→ **Passage provided**:
——

The video comes days after actress Kristen Bell — who played Princess Anna in Disney’s Frozencommented that she uses the story of Snow White to teach her daughters about consent. “Don’t you think that it’s weird that the prince kisses Snow White without her permission?” she asked.

There are number of issues with the increasingly popular notion that “true love’s kiss” is actually an act of sexual molestation. First, the prince’s intent in administering the kiss has nothing at all to do with sex. Second, the prince giving the kiss is always the princess’s “true love” and therefore not some random stranger kissing a sleeping person in the woods. And third, the kiss literally saves the princess’s life such that not kissing her would be an act of murder. Let’s take these issues one at at a time.

The two fairy tales that most prominently feature a prince waking a cursed princess with a kiss are, of course, “Snow White” and “Sleeping Beauty.” There are a number of different versions of these fairy tales but, since most of these complaints center around the Disney adaptations, we’ll stick with those.

——

→ **Excerpted records**:
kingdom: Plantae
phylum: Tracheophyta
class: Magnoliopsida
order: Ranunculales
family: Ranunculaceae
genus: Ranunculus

——

Carry on the article about "true love's kiss" in Disney fairy tales from where it stops. The records play no part in what follows.

→ **Written response**:
The idea that the prince, upon kissing his sleeping princess, would then begin to grope at her crotch is so ridiculous it would be laughable if it didn’t make us wonder about the perverted mind of whichever Amnesty International employee made the video. True love’s kiss is not foreplay. (How’s that for a tagline?) In Disney’s Snow White and the Seven Dwarfs, the prince believes Snow White is dead and is so grief-stricken that he wants to give her one final kiss. Unless, in addition to being a sexual assaulter he is also a necrophiliac, the prince’s kiss is not sexual. In Disney’s Sleeping Beauty, Prince Philip knows that true love’s kiss will wake Aurora up so he is simply doing the one and only thing that will save his lady love. Neither prince intends to take things any further than the kiss because neither prince is motivated by sex.

It is well established, in both Snow White and Sleeping Beauty, that the prince and the princess are in love way before any kissing happens. Snow White and her prince meet at the well early on and declare their love, and Aurora and Prince Philip meet in the woods and agree that they are soul mates — having met “once upon a dream.” The fact that these encounters are depicted as love at first sight does not negate the truth of the connection the prince and princess feel. Love at first sight is a fairy tale trope that allows us to quickly understand that the lovers have seen into each other’s souls and forged a deep connection. Fairy tales are full of this kind of symbolism — mythographer Marina Warner calls it “a symbolic Esperanto.” So the prince, when he kisses his princess, is not a stranger — he’s her one true love. (We know he is, because his kiss wakes her up.) Would it be odd for a husband to kiss his wife to wake her up in the morning? If the answer is no then there there’s nothing odd about this either.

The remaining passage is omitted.